Aquellas réplicas de Violeta, sobre todo esta última, me estaban pareciendo demasiado consecutivas y precisas para una personalidad que odiaba definirse o definir las cosas…

– Pero bueno, ¿me vas a decir, o no me vas a decir si lo de la mentira fue que la dijiste tú? Y, si sí, entonces ¡a ver, explícate!

– Bueno… fue una cosa que dije hace unos días, no una sólo, bastantes cosas dije, pero como las dije sin motivo, mentiras no serían según tú.

– Según yo, dependerá -dije yo, regresando a los giros de nuestra locuacidad antigua, que justo entonces, tan cerca todavía, me estaba pareciendo tan lejana. Violeta parecía asustada al preguntar:

– ¿De qué dependerá?

Era evidente que tenía que conseguir tranquilizarla si quería que de verdad contara lo que quería contar y no acababa de contar.

– Di la mentira que dijiste, a ver, y se verá si era de verdad una mentira o no. Y además dependerá de según a quién se la dijiste y dónde. De eso también dependerá, dependerá también de varias cosas.

– Lo primero, yo no fui quien empezó. Empezó él preguntándome preguntas.

– ¡Él!, ¿quién?

– Tomás.

– ¿Tomás Igueldo?

– ¿Tú conoces más Tomases? ¿Quién va a ser? ¡Tomás! ¿Quién va a ser?

– Di la trola que dijiste y acabamos de una vez.
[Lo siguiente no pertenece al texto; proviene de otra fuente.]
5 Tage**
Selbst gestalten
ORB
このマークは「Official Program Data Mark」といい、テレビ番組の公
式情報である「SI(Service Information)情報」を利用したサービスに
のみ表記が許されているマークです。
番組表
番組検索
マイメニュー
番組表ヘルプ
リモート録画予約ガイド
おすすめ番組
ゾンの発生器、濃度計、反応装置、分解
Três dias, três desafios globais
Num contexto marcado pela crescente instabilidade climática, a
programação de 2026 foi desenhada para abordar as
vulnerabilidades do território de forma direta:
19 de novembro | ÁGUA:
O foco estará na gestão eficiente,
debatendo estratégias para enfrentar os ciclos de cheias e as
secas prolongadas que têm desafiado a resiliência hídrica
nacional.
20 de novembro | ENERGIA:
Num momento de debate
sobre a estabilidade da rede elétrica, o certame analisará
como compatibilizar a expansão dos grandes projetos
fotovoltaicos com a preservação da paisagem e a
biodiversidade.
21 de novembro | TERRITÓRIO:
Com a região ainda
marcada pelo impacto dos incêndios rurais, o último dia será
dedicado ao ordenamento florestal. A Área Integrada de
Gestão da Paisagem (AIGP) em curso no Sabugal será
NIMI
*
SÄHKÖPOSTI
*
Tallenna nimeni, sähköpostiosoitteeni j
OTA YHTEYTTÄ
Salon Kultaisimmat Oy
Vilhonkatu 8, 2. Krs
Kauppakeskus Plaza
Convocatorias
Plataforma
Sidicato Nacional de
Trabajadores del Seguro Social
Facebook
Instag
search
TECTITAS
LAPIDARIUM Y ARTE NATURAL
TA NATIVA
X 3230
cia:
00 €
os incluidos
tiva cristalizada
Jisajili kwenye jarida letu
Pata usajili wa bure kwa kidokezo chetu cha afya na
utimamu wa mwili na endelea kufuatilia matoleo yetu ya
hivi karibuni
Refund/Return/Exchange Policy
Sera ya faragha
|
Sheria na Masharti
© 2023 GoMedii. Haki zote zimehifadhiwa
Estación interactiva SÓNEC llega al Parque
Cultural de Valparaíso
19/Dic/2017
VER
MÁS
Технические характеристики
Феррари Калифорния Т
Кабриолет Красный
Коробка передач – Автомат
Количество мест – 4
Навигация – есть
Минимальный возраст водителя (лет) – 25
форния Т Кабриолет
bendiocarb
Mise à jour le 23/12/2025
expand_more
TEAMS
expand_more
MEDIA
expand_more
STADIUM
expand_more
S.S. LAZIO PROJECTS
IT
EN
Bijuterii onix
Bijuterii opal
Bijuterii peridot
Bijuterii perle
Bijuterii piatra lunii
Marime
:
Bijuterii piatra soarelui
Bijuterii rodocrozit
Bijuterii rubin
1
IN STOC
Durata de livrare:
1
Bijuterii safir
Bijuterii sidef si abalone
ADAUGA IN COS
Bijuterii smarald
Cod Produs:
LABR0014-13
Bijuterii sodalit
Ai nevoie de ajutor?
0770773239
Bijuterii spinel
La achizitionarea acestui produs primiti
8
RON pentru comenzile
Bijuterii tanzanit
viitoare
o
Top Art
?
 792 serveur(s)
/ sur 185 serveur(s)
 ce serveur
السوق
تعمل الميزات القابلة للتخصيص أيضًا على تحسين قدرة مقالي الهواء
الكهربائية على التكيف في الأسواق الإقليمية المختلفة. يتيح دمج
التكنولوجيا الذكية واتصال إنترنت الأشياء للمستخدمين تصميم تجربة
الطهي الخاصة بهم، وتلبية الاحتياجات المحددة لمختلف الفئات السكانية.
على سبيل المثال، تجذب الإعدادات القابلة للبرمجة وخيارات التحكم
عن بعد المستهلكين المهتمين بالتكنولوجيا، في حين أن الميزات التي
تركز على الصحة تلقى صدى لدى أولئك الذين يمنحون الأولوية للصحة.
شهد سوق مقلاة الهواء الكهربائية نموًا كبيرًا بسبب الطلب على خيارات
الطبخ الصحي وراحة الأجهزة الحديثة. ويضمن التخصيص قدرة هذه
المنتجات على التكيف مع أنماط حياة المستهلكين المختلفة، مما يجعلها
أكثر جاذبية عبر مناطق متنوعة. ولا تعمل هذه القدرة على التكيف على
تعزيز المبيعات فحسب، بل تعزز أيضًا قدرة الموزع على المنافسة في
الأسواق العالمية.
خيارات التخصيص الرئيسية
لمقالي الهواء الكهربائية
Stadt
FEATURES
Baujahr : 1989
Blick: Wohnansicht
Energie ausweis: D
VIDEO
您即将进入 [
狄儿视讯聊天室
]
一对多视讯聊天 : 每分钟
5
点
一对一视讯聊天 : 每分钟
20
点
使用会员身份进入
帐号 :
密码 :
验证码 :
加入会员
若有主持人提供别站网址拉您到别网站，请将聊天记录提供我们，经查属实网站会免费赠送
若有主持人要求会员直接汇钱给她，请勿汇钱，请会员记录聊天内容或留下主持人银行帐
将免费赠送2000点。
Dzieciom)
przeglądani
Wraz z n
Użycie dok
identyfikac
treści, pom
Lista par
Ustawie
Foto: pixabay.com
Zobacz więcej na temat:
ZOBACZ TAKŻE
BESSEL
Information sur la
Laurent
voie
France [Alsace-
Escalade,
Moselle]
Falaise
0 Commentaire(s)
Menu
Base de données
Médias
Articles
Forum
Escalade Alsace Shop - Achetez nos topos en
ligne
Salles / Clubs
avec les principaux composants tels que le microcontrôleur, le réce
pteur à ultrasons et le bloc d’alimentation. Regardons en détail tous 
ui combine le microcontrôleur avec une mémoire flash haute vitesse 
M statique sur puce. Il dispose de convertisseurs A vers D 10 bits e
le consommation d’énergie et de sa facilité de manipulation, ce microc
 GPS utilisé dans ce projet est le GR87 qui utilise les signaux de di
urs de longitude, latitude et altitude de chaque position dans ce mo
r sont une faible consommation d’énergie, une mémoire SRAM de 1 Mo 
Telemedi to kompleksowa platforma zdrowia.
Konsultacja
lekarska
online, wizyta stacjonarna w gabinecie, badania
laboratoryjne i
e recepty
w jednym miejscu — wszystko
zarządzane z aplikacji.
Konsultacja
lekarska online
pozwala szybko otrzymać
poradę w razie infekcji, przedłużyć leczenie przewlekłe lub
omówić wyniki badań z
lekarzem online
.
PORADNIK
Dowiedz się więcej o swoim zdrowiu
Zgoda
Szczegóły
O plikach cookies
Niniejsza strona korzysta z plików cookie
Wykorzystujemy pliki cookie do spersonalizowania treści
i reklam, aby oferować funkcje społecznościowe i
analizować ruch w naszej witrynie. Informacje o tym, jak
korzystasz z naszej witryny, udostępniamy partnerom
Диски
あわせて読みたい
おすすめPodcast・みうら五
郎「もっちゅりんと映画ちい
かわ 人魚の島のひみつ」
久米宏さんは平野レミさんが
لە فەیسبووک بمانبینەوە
Ahora Violeta estaba incorporada, sentada en la cama, cruzadas las manos delante de las rodillas. Me miraba con la cabeza vuelta. La sonrisa esfumada no era del todo clara, era una mueca donde la sonrisa hacía las veces de otra intención expresiva que no era -pensé yo-del todo sonriente…

– Tomás, los días que no veníais vosotros, se conoce que para que la clase fuese amena era mejor intercalar algunas otras cosas, como por ejemplo decir que era buenísimo el oído que yo tenía. Al principio es lo que más decía: el admirable oído sin educar que yo tenía. Y luego escalas, entremedias, lo que se hace. Yo le dije que tampoco es que mi oído fuese un oído así del otro mundo, y que también la madre María Engracia lo había dicho: que bastante mejor que otras niñas de mi curso. Y esto yo no es que lo dijese ni por modestia ni por lo contrario, para irle entresacando poco a poco elogios. No lo decía ni por lo uno ni por lo otro, ¿sabes por qué lo decía? Pues lo decía porque cada vez que me decía que tenía yo un oído extraordinario, me parecía que estaba hablando de otra cosa, sonaba a que dijera: «De guapa que eres, cómo no vas a tener también guapo el propio oído.» Algo así. Me hacía sentir a gusto pensar en mi guapura (que no es una cosa que se piense en casa), a partir del buen oído es lo que hacía. Daba parte risa y parte gusto y parte vergüenza y parte pues ganas de darle la razón: ahora vas a ver lo maravillosa que soy, lo del oído es casi una minucia. Eran sentimientos: como con papá, ¿me entiendes? Nosotras aquí en casa, me refiero, no tenemos sentimientos, me parece a mí que no, ¿no crees?